▶ **Data for this exercise**
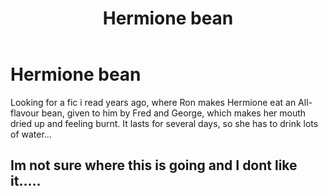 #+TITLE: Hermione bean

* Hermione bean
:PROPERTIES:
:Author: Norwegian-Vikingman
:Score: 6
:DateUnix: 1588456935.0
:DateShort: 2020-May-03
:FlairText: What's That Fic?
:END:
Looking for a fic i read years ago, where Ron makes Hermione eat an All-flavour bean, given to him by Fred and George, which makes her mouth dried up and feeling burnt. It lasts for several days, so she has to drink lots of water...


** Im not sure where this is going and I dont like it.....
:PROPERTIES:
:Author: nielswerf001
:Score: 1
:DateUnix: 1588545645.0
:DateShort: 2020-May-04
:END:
* * *
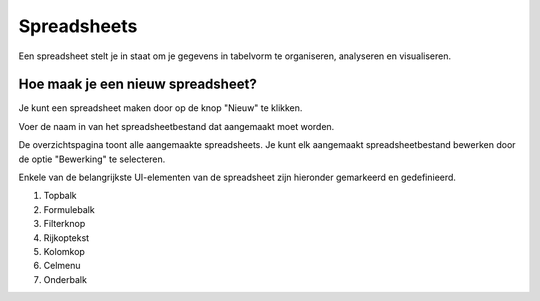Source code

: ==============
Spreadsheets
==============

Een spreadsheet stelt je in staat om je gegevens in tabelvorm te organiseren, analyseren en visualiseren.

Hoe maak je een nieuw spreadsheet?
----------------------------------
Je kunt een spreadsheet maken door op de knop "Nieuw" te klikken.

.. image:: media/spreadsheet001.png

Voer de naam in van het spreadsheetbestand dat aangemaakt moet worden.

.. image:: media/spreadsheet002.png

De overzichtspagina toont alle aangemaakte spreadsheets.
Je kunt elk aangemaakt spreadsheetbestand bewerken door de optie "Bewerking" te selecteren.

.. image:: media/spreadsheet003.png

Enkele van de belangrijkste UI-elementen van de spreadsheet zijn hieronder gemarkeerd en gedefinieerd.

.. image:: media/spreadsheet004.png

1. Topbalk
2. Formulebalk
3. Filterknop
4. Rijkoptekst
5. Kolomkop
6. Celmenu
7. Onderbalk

▶ **Exercise**
Give only the lines from the one holding "Voer de naam" through the one holding "7. Onderbalk", each restated exactly as it appears above.

▶ **Solution to this task**
Voer de naam in van het spreadsheetbestand dat aangemaakt moet worden.

.. image:: media/spreadsheet002.png

De overzichtspagina toont alle aangemaakte spreadsheets.
Je kunt elk aangemaakt spreadsheetbestand bewerken door de optie "Bewerking" te selecteren.

.. image:: media/spreadsheet003.png

Enkele van de belangrijkste UI-elementen van de spreadsheet zijn hieronder gemarkeerd en gedefinieerd.

.. image:: media/spreadsheet004.png

1. Topbalk
2. Formulebalk
3. Filterknop
4. Rijkoptekst
5. Kolomkop
6. Celmenu
7. Onderbalk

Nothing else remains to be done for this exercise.